*Work task*: Each line below is to be set down again exactly.

[Structured page parsing data]
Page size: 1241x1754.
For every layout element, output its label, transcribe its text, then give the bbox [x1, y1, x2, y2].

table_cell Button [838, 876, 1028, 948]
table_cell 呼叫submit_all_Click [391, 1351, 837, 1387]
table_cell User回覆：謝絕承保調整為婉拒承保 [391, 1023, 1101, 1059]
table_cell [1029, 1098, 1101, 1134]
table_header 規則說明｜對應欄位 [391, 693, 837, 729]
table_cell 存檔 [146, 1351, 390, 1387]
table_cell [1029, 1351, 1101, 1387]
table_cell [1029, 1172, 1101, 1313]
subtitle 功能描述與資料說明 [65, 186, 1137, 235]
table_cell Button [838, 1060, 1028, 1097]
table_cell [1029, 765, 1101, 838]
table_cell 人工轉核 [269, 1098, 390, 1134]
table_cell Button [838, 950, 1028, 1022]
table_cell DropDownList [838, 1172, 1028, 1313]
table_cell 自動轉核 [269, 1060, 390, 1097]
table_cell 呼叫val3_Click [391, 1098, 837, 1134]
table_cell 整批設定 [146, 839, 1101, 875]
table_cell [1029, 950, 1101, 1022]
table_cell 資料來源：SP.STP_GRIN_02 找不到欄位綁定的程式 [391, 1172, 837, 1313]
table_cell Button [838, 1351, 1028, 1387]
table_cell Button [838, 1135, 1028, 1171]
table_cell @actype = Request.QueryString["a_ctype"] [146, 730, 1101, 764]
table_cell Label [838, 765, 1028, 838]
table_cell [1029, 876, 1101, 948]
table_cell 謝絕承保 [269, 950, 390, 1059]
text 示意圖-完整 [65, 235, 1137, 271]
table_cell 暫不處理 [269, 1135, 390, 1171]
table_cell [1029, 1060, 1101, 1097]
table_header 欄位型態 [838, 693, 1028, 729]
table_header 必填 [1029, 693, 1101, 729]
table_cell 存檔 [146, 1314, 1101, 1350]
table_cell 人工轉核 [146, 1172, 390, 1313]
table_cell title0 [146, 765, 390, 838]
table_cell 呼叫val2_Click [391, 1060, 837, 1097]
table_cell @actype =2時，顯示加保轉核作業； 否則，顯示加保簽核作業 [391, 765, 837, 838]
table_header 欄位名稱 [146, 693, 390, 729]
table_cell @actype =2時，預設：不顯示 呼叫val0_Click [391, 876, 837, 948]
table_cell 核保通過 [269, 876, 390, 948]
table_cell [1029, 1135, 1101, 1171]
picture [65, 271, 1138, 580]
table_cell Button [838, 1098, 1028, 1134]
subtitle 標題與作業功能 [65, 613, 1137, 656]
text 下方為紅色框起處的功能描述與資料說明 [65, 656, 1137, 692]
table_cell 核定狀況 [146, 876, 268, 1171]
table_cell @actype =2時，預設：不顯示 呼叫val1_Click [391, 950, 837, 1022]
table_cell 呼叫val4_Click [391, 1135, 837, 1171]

*Output for this exercise*:
Page size: 1241x1754.
For every layout element, output its label, transcribe its text, then give the bbox [x1, y1, x2, y2].

table_cell Button [838, 876, 1028, 948]
table_cell 呼叫submit_all_Click [391, 1351, 837, 1387]
table_cell User回覆：謝絕承保調整為婉拒承保 [391, 1023, 1101, 1059]
table_cell [1029, 1098, 1101, 1134]
table_header 規則說明｜對應欄位 [391, 693, 837, 729]
table_cell 存檔 [146, 1351, 390, 1387]
table_cell [1029, 1351, 1101, 1387]
table_cell [1029, 1172, 1101, 1313]
subtitle 功能描述與資料說明 [65, 186, 1137, 235]
table_cell Button [838, 1060, 1028, 1097]
table_cell [1029, 765, 1101, 838]
table_cell 人工轉核 [269, 1098, 390, 1134]
table_cell Button [838, 950, 1028, 1022]
table_cell DropDownList [838, 1172, 1028, 1313]
table_cell 自動轉核 [269, 1060, 390, 1097]
table_cell 呼叫val3_Click [391, 1098, 837, 1134]
table_cell 整批設定 [146, 839, 1101, 875]
table_cell [1029, 950, 1101, 1022]
table_cell 資料來源：SP.STP_GRIN_02 找不到欄位綁定的程式 [391, 1172, 837, 1313]
table_cell Button [838, 1351, 1028, 1387]
table_cell Button [838, 1135, 1028, 1171]
table_cell @actype = Request.QueryString["a_ctype"] [146, 730, 1101, 764]
table_cell Label [838, 765, 1028, 838]
table_cell [1029, 876, 1101, 948]
table_cell 謝絕承保 [269, 950, 390, 1059]
text 示意圖-完整 [65, 235, 1137, 271]
table_cell 暫不處理 [269, 1135, 390, 1171]
table_cell [1029, 1060, 1101, 1097]
table_header 欄位型態 [838, 693, 1028, 729]
table_header 必填 [1029, 693, 1101, 729]
table_cell 存檔 [146, 1314, 1101, 1350]
table_cell 人工轉核 [146, 1172, 390, 1313]
table_cell title0 [146, 765, 390, 838]
table_cell 呼叫val2_Click [391, 1060, 837, 1097]
table_cell @actype =2時，顯示加保轉核作業； 否則，顯示加保簽核作業 [391, 765, 837, 838]
table_header 欄位名稱 [146, 693, 390, 729]
table_cell @actype =2時，預設：不顯示 呼叫val0_Click [391, 876, 837, 948]
table_cell 核保通過 [269, 876, 390, 948]
table_cell [1029, 1135, 1101, 1171]
picture [65, 271, 1138, 580]
table_cell Button [838, 1098, 1028, 1134]
subtitle 標題與作業功能 [65, 613, 1137, 656]
text 下方為紅色框起處的功能描述與資料說明 [65, 656, 1137, 692]
table_cell 核定狀況 [146, 876, 268, 1171]
table_cell @actype =2時，預設：不顯示 呼叫val1_Click [391, 950, 837, 1022]
table_cell 呼叫val4_Click [391, 1135, 837, 1171]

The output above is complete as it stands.